WORK REQUIRED
Find the lines below that contain the word "الاستثمارية" and count them. Only the number should be given.

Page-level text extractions
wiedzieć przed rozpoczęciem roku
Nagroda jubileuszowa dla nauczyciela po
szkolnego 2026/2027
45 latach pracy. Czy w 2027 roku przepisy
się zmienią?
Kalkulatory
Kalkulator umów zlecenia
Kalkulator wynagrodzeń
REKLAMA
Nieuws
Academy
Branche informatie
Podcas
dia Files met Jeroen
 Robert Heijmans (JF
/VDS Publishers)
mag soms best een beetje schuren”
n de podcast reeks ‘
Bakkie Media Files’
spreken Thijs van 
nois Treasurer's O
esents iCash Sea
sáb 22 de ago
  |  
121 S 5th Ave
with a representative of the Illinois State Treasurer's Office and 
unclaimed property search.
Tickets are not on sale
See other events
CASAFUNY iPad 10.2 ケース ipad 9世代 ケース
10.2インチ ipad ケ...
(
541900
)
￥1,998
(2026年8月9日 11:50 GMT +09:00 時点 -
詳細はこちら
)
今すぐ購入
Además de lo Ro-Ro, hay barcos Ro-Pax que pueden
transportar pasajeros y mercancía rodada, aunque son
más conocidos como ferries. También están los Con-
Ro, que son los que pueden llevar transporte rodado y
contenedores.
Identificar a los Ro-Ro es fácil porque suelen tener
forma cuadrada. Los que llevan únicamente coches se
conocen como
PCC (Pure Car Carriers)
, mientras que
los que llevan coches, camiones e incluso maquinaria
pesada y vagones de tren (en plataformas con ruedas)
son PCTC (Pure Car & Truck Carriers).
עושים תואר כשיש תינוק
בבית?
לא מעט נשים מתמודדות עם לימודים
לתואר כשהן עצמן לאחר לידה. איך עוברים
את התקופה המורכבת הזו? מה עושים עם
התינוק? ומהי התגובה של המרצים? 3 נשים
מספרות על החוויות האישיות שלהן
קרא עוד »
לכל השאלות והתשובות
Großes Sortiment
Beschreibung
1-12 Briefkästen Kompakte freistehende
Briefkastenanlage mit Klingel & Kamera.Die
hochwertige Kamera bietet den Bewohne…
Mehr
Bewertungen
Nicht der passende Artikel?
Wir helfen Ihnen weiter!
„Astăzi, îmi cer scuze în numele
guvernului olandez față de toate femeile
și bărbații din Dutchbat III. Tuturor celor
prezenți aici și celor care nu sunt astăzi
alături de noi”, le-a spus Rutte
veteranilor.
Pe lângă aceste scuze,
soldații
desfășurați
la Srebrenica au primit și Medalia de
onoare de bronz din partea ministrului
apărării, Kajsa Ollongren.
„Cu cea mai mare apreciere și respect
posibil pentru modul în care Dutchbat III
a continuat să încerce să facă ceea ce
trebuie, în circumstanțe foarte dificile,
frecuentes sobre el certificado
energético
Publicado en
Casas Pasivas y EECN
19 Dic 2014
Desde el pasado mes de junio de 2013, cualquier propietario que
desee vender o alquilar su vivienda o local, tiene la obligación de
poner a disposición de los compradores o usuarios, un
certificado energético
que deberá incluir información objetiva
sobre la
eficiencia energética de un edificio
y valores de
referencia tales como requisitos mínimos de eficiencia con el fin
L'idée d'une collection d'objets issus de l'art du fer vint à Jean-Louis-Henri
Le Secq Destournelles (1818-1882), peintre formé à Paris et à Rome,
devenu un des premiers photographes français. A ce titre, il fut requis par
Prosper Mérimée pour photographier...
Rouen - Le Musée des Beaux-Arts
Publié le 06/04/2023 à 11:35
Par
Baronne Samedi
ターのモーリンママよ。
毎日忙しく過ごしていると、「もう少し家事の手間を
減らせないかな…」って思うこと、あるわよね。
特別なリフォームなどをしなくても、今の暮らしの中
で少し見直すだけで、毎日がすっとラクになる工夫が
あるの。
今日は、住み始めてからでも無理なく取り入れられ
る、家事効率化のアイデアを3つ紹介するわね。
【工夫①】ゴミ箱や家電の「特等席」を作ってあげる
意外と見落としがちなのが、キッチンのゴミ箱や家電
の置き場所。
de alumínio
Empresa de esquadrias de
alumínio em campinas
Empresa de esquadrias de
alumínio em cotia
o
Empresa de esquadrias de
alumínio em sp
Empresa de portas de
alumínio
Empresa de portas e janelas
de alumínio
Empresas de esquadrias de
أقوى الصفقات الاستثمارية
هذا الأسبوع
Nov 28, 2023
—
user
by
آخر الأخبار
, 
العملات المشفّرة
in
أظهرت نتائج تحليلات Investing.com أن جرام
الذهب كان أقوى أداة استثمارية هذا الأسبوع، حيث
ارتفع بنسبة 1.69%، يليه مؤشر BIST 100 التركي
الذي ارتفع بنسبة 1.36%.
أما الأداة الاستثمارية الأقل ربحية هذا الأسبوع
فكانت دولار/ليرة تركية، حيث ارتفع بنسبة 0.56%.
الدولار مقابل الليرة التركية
==
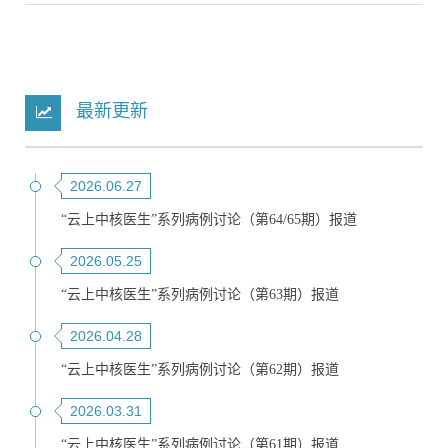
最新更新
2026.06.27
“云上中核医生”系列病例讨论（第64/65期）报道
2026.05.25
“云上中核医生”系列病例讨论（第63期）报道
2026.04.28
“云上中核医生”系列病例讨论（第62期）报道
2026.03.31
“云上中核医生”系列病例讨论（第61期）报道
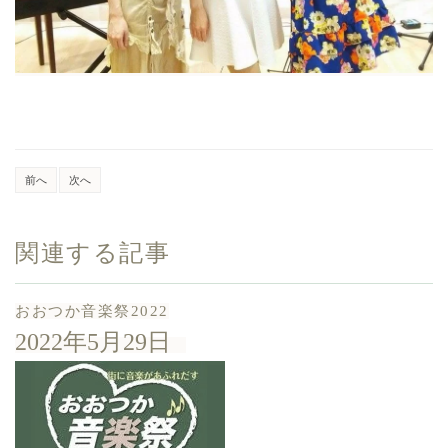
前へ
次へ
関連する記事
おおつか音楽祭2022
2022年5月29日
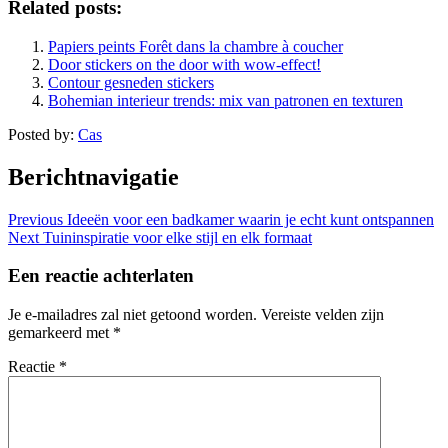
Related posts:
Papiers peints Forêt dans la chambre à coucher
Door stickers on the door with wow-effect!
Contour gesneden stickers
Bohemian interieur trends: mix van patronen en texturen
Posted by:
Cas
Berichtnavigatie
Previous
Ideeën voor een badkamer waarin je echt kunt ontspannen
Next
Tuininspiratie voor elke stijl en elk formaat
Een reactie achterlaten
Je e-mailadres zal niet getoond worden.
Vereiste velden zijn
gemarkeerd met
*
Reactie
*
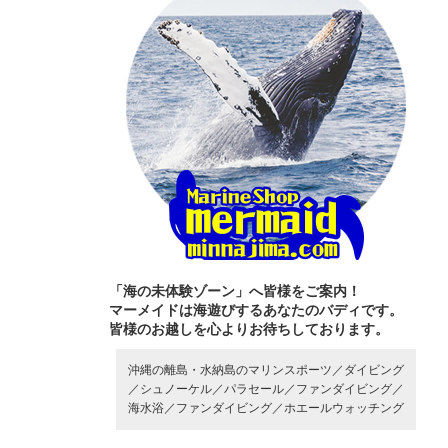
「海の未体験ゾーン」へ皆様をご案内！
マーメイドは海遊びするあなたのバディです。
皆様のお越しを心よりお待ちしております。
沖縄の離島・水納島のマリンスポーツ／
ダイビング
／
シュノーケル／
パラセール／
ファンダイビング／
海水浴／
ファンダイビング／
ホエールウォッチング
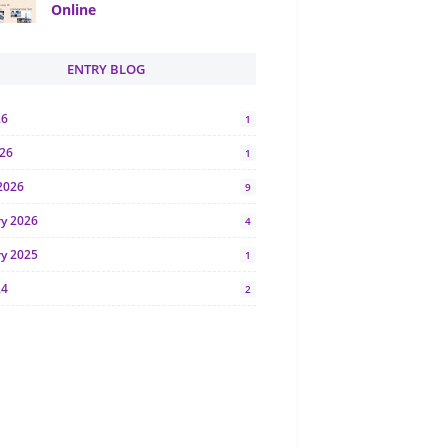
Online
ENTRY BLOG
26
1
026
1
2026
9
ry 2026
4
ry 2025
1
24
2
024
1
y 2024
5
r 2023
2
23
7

OUTPUT OF THE TASK
2